NMPF and animal agriculture groups since 2019 have worked hard with EPA to promulgate the EPCRA exemption after securing a Congressional exemption under the FARM Act in March 2018 for the same type of reporting under the Comprehensive Environmental Response, Compensation, and Liability Act (CERCLA). EPCRA and CERCLA are separate but interrelated environmental statutes. Both exemptions remain in place today—but while the CERCLA exemption would require Congress to overturn the CERCLA exemption, EPA retains the authority to overturn the EPCRA exemption.

Environmentalists seized on an opportunity to overturn the EPCRA exemption by modifying a complaint in ongoing litigation which challenged the final EPCRA rule.

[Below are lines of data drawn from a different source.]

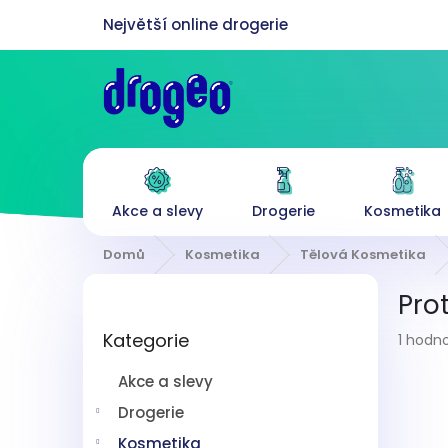
Přejít
na
obsah
Akce a slevy
Drogerie
Kosmetika
Domů
Kosmetika
Tělová Kosmetika
P
Pro
o
Přeskočit
s
Průmě
Kategorie
kategorie
1 hodn
t
hodnoc
r
produk
Akce a slevy
a
je
n
Drogerie
5,0
z
n
Kosmetika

After the Biden Administration in January 2021 issued an Executive Order that called upon EPA to immediately review federal regulations issued over the past four years for consistency with national objectives, such as confronting the climate crisis, EPA that November asked the courts to return the final EPCRA rule to EPA for further review.

EPA then allegedly promulgated a proposed rule to eliminate the EPCRA exemption which was then sent to the Office of Management and Budget (OMB) for review, where it sat for an extended period.  During that period NMPF and other ag groups repeatedly asserted to EPA and OMB that revoking the exemption would be inappropriate and defy common sense by requiring useless emissions reports that would serve no logical purpose other than to harass farmers—even while knowing the revocation was very much on the table.

Instead, EPA has issued an Advanced Notice of Proposed Rulemaking, which solicits information pertaining to requests comments to assist in potentially developing regulations to reinstate the reporting of animal waste air emissions at farms under EPCRA. The agency is soliciting comments under five general categories: health impacts; implementation challenges; costs and benefits; small farm definition and potential reporting exemption; and national report on animal waste air emissions.

The bottom line is that while the issue is far from over, EPA did not have sufficient information to justify a proposed regulation to end the exemption and therefore had to switch to information collection. NMPF and other ag groups will continue to fight on this long-lived, cumbersome issue.